▸ LISTED ENTRIES
BEGIN
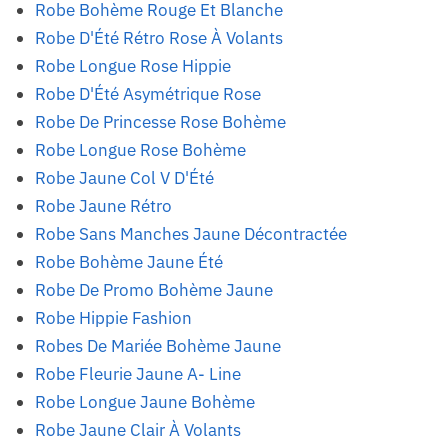
Robe Bohème Rouge Et Blanche
Robe D'Été Rétro Rose À Volants
Robe Longue Rose Hippie
Robe D'Été Asymétrique Rose
Robe De Princesse Rose Bohème
Robe Longue Rose Bohème
Robe Jaune Col V D'Été
Robe Jaune Rétro
Robe Sans Manches Jaune Décontractée
Robe Bohème Jaune Été
Robe De Promo Bohème Jaune
Robe Hippie Fashion
Robes De Mariée Bohème Jaune
Robe Fleurie Jaune A- Line
Robe Longue Jaune Bohème
Robe Jaune Clair À Volants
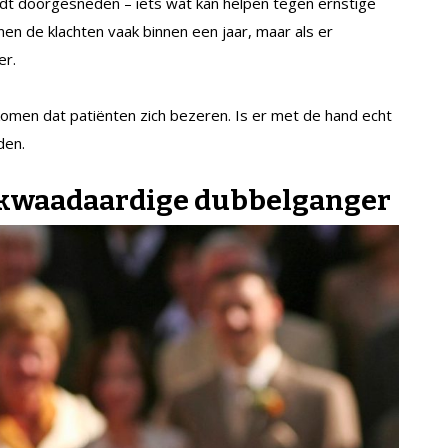
dt doorgesneden – iets wat kan helpen tegen ernstige
en de klachten vaak binnen een jaar, maar als er
er.
men dat patiënten zich bezeren. Is er met de hand echt
den.
 kwaadaardige dubbelganger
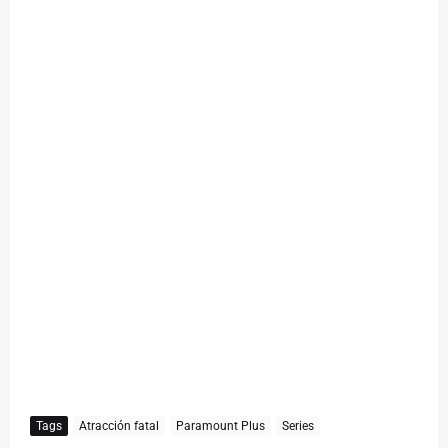
Tags
Atracción fatal
Paramount Plus
Series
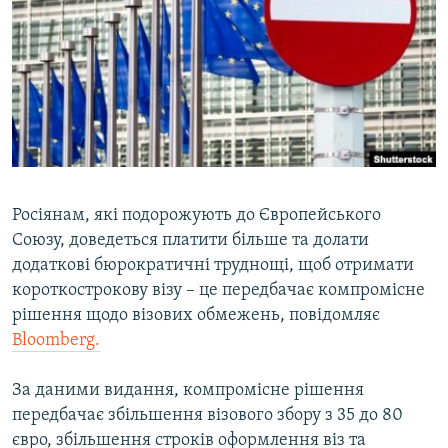
МУЛЬТИМЕДІА
ФОТО
СПЕЦПРОЄКТИ
ПОДКАСТИ
КРИМ РЕАЛІЇ
РУС
Росіянам, які подорожують до Європейського
Союзу, доведеться платити більше та долати
УКР
додаткові бюрократичні труднощі, щоб отримати
КТАТ
короткострокову візу – це передбачає компромісне
рішення щодо візових обмежень, повідомляє
ДОЛУЧАЙСЯ!
Bloomberg.
За даними видання, компромісне рішення
передбачає збільшення візового збору з 35 до 80
євро, збільшення строків оформлення віз та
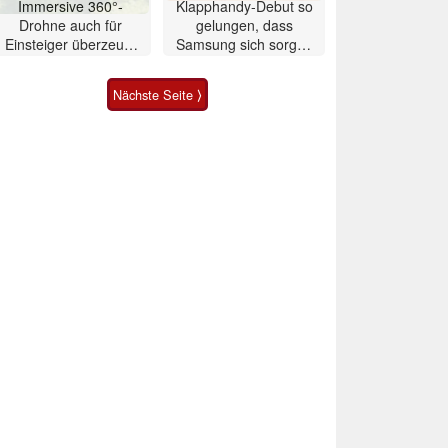
Immersive 360°-
Klapphandy-Debut so
Drohne auch für
gelungen, dass
Einsteiger überzeugt
Samsung sich sorgen
mit Einschränkungen
muss? – Razr Fold
Smartphone im Test
Nächste Seite ⟩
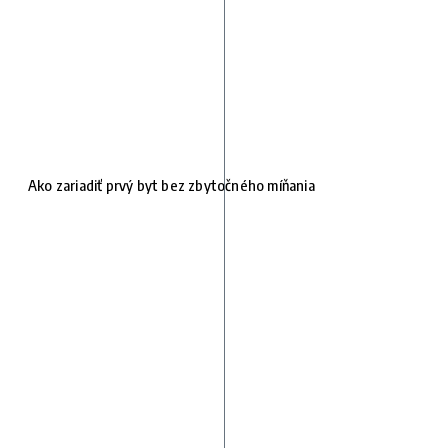
Ako zariadiť prvý byt bez zbytočného míňania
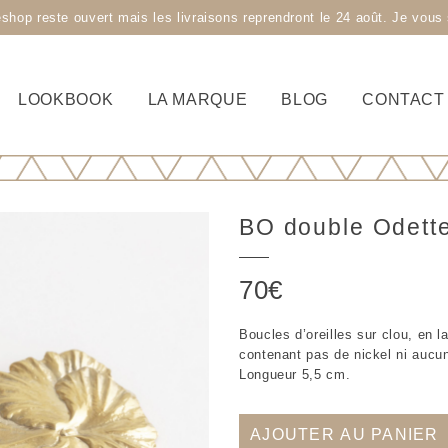
 reste ouvert mais les livraisons reprendront le 24 août. Je vous s
LOOKBOOK
LA MARQUE
BLOG
CONTACT
BO double Odett
70
€
Boucles d’oreilles sur clou, en la
contenant pas de nickel ni aucun
Longueur 5,5 cm.
AJOUTER AU PANIER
END
The answer must be every line from the records above that contains the word "Rétro", copied out.

Robe D'Été Rétro Rose À Volants
Robe Jaune Rétro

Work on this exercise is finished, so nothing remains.